Les Arts et le Spiritisme
(Paris, groupe Desliens, 25 novembre 1868, médium M. Desliens.)
Fut-il jamais un temps où il y eut plus de poètes, plus de peintres, de
sculpteurs, de littérateurs, d'artistes en tous genres ? Fut-il jamais
un temps où poésie, peinture, sculpture, art quel qu'il soit, ait été
accueilli avec plus de dédain ? Tout est dans le marasme ! et rien, si
ce n'est ce qui a trait directement à la furia positiviste du siècle,
n'a actuellement chance d'être favorablement apprécié.
Il y a,
sans doute, encore quelques amis du beau, du grand, du vrai ; mais, à
côté, combien de profanateurs, soit parmi les exécutants, soit parmi les
amateurs ! Il n'y a plus de peintres ; il n'y a que des faiseurs ! Ce
n'est point la gloire que l'on poursuit ! elle vient à pas trop lents
pour notre génération de gens pressés. Voir la renommée et l'auréole du
talent, couronner une existence sur son déclin, qu'est cela ? Une
chimère, bonne tout au plus pour les artistes du temps passé ! On avait
le temps de vivre alors ; aujourd'hui on a à peine celui de jouir ! Il
faut donc arriver, et promptement, à la fortune ; il faut se faire un
nom par un faire original, par l'intrigue, par tous les moyens plus ou
moins avouables dont la civilisation comble les peuples qui touchent à
un progrès immense en avant ou à une décadence sans rémission.

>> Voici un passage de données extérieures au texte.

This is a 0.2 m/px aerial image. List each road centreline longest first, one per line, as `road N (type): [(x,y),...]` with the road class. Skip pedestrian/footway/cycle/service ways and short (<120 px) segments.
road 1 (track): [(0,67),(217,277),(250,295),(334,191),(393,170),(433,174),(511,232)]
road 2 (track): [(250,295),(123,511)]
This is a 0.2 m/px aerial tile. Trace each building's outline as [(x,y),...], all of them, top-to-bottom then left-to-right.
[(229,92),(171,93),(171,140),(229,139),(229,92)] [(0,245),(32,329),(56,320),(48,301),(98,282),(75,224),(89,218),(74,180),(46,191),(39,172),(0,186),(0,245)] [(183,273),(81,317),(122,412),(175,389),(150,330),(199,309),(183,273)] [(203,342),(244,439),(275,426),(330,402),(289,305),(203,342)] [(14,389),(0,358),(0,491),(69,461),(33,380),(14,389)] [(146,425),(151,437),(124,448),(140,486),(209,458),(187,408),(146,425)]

Qu'importe si la célébrité conquise disparaît avec autant de rapidité
que l'existence de l'éphémère ! Qu'importe la brièveté de l'éclat !…

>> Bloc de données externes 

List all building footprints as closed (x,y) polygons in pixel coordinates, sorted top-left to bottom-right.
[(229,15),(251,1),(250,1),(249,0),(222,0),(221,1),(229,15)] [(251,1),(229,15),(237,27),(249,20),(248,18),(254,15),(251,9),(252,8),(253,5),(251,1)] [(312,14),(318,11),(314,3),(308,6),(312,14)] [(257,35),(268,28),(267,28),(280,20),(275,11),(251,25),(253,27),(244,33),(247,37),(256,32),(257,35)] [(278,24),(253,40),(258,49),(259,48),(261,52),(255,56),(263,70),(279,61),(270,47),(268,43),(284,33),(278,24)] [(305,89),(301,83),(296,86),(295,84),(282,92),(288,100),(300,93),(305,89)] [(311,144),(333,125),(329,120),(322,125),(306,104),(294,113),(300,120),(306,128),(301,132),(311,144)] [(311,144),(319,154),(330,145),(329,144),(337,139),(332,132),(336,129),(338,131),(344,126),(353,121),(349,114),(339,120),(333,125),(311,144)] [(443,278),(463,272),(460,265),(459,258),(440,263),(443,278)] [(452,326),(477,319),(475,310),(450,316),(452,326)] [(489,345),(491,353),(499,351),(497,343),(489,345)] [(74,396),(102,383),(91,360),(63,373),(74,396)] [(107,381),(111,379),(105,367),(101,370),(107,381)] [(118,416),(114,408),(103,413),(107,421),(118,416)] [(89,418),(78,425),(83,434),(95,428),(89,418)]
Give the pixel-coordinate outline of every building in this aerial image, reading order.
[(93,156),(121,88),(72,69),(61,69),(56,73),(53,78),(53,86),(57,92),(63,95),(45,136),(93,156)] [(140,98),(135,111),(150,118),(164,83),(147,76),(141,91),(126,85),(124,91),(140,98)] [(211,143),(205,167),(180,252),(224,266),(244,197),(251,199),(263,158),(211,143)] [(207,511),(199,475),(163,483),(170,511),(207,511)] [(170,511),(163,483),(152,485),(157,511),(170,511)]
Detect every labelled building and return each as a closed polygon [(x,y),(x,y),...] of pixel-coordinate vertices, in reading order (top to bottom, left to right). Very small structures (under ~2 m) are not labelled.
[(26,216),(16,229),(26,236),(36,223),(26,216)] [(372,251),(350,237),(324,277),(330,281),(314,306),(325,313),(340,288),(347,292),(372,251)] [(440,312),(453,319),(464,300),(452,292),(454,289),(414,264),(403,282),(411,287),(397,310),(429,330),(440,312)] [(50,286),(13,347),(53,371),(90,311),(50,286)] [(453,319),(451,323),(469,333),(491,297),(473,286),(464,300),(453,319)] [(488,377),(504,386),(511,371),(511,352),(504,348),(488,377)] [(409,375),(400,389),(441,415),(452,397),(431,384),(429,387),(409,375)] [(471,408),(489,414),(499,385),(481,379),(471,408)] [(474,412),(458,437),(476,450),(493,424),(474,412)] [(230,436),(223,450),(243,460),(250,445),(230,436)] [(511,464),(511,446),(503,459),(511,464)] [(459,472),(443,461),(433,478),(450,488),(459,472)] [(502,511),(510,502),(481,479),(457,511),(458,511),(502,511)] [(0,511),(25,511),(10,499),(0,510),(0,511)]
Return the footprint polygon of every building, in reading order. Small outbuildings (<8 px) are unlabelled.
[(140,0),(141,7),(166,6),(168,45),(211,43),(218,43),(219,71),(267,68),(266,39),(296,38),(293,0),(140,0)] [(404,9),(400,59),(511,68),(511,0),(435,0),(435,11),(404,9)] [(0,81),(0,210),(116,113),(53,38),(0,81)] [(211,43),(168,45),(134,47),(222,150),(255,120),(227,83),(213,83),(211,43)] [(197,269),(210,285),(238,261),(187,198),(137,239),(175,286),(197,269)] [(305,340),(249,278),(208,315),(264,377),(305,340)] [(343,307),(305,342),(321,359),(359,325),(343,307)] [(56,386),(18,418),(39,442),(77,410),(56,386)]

C'est une éternité si ce temps a suffi pour acquérir la fortune, la clef
des jouissances et du dolce far niente !
C'est la lutte courageuse avec l'épreuve qui fait le talent ; la lutte avec la fortune l'énerve et le tue !
Tout tombe, tout périclite, parce qu'il n'y a plus de croyance !
Pensez-vous que le peintre croie en lui-même ? Oui, il y arrive
parfois ; mais, en général, il ne croit qu'à l'aveuglement, qu'à la
fougue du public, et il en profite jusqu'à ce qu'un nouveau caprice
vienne transporter ailleurs le torrent de faveurs qui pénétraient chez
lui !
Comment faire des tableaux religieux ou mythologiques qui
frappent et émeuvent, lorsque les croyances dans les idées qu'ils
représentent ont disparu ?
On a du talent, on sculpte le
marbre, on lui donne la forme humaine ; mais c'est toujours une pierre
froide et insensible : il n'y a point de vie ! De belles formes, mais
non l'étincelle qui crée l'immortalité !
Les maîtres de
l'antiquité ont fait des dieux, parce qu'ils croyaient à ces dieux. Nos
sculpteurs actuels, qui n'y croient pas, font à peine des hommes. Mais
vienne la foi, fût-elle illogique et sans un but sérieux, elle enfantera
des chefs-d'œuvre, et, si la raison les guide, il n'y aura point de
limites qu'elle ne puisse atteindre ! Des champs immenses, complètement
inexplorés, s'ouvrent devant la jeunesse actuelle, devant tous ceux
qu'un puissant sentiment de conviction pousse dans une voie quelle
qu'elle soit. Littérature, architecture, peinture, histoire, tout
recevra de l'aiguillon spirite le nouveau baptême de feu nécessaire pour
rendre l'énergie et la vitalité à la société expirante ; car il aura
mis au cœur de tous ceux qui l'accepteront, un ardent amour de
l'humanité et une foi inébranlable dans sa destinée.
Un artiste, Ducornet.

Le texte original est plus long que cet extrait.